Yapılacak görevler
1. Şeyh Mahir Hammud'un hutbesini aktaran metindeki şu cümleyi İngilizceye çevirin: "Lübnan’ın önde gelen Sünni alimlerinden Şeyh Mahir Hammud, Yemen’e düzenlenen saldırıları ve Yermük Mülteci Kampı’nda yaşananları değerlendirdi."
2. Şeyh Mahir Hammud'un Cuma hutbesini aktaran metni, gösterilen son cümlenin ardından sürdürün.

Seçilen alıntı
____________________
Lübnan’ın önde gelen Sünni alimlerinden Şeyh Mahir Hammud, Yemen’e düzenlenen saldırıları ve Yermük Mülteci Kampı’nda yaşananları değerlendirdi.
Şeyh Mahir Hammud’un 10 Nisan 2015 tarihli Cuma hutbesi şöyle:
“6 Nisan 1948… Şehid Abdülkadir El-Huseyni zafer kazandıktan ve Kudüs’ün büyük bir kısmını özgürleştirdikten sonra şehit edildi. Ancak ondan sonra kazandığı zafer yenilgiye dönüştü. 8 Nisan 1948… Deir Yasin katliamı… Katliam sonunda çok sayıda Filistinli göç etmiş ve dolayısıyla Yahudi yerleşimciliğine de yol açılmıştı. 9 Nisan 2003… Bağdat’ın Amerika’nın kontrolüne geçtiği gün… Ümmetin bir kısmının zelil bir şekilde bu durumu zafer olarak niteleyip Allah’ın gazabını hak ettiği gün… O gün tağutlar çoğalsın, en başta da Amerika gelsin diye bir tağut devrilmişti. 13 Nisan… Lübnan Savaşı’nın başladığı gün… Peki, bugünkü durum ne? Bugün hala birileri gaflet içerisinde Amerika’ya dayanmaya, yanlış yerlerde silahlarına davranarak hata üstüne hata yapmaya devam ediyorlar.
____________________
Sağlanan veriler

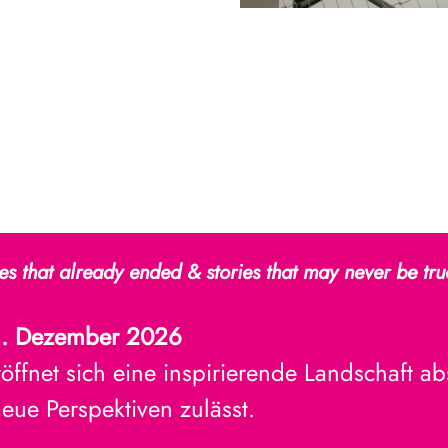
s that already ended & stories that may never be tr
. Dezember 2026
öffnet sich eine inspirierende Landschaft abs
eue Perspektiven zulässt.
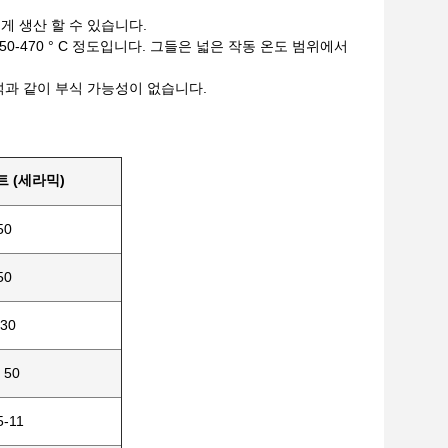
게 생산 할 수 있습니다.
-470 ° C 정도입니다. 그들은 넓은 작동 온도 범위에서
석과 같이 부식 가능성이 없습니다.
 (세라믹)
50
50
30
 50
5-11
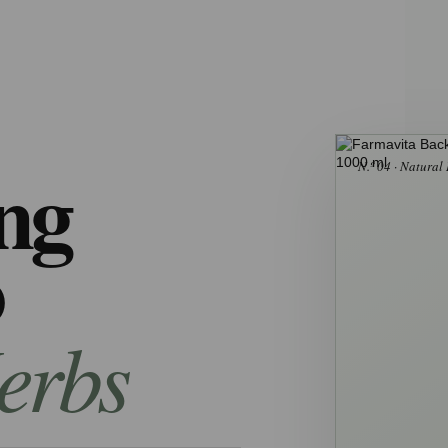
ing
N.º 04 · Natural
o
erbs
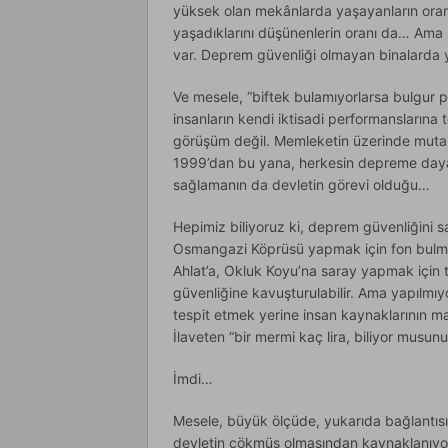
yüksek olan mekânlarda yaşayanların oranı 
yaşadıklarını düşünenlerin oranı da… Ama
var. Deprem güvenliği olmayan binalarda 
Ve mesele, “biftek bulamıyorlarsa bulgur pi
insanların kendi iktisadi performanslarına 
görüşüm değil. Memleketin üzerinde mutaba
1999’dan bu yana, herkesin depreme daya
sağlamanın da devletin görevi olduğu…
Hepimiz biliyoruz ki, deprem güvenliğini s
Osmangazi Köprüsü yapmak için fon bulmak
Ahlat’a, Okluk Koyu’na saray yapmak için t
güvenliğine kavuşturulabilir. Ama yapılmıy
tespit etmek yerine insan kaynaklarının man
İlaveten “bir mermi kaç lira, biliyor musunu
İmdi…
Mesele, büyük ölçüde, yukarıda bağlantısın
devletin çökmüş olmasından kaynaklanıyor.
____________________
Numaralı cevaplar
1. Sheikh Mahir Hammud, one of Lebanon's leading Sunni scholars, assessed the attacks carried out on Yemen and the events in the Yarmouk Refugee Camp.

2.
Bugün iki felaketle karşı karşıyayız: Yermük ve Yemen… Yermük konusunda bugün kimse çıkıp da asıl hatanın rejimin devrilmesi fikri ve direniş adına atılan adımların karşısında yer alınması olduğunu söyleyemiyor. Bugün en büyük sorun Amerika’nın zihinlere nakşettiği bu tehlikeli düşüncelerdir.
Ancak bugün biz Yemen’e yapılan müdahale hakkında konuşmak istiyoruz:
Hucurat Suresi’nde müminlerden iki grup arasında herhangi bir savaş patlak vermesi durumunda iki tarafın arasını düzeltmemiz emrediliyor: “Eğer müminlerden iki grup birbirleriyle savaşırlarsa aralarını düzeltin…” (Hucurat:9) Ayetin devamında eğer bir grup diğerine karşı saldırıyorsa, saldırana karşı savaşılması emrediliyor. Bugün Yemen ve Suud arasında bir savaş söz konusu… Aralarını düzeltmek için çok sayıda çağrı yapıldı. Ancak henüz bir sonuç elde edilemedi. Peki, bugün saldırganlık yapan taraf hangi taraf? Suud… Neden?
Birincisi; Suud ordusu bizzat saldırıları başlatan taraf… Gerekçesi ise Suud’un güvenliğinin tehdidiydi. Ancak bu tehdidin varlığı hususunda herhangi bir hakikat ya da delille karşılaşamadık. Yalnızca sözde kaldı. Sorunlar iletişime geçerek ve arabulucular üzerinden de çözülebilirdi.
İkincisi; saldırılar yerleşim yerlerini ve toplu yaşam alanlarını hedef aldı. Olan bitenle hiçbir ilgisi olmayan siviller, çocuklar, kadınlar saldırılar sonucunda hayatlarını kaybettiler.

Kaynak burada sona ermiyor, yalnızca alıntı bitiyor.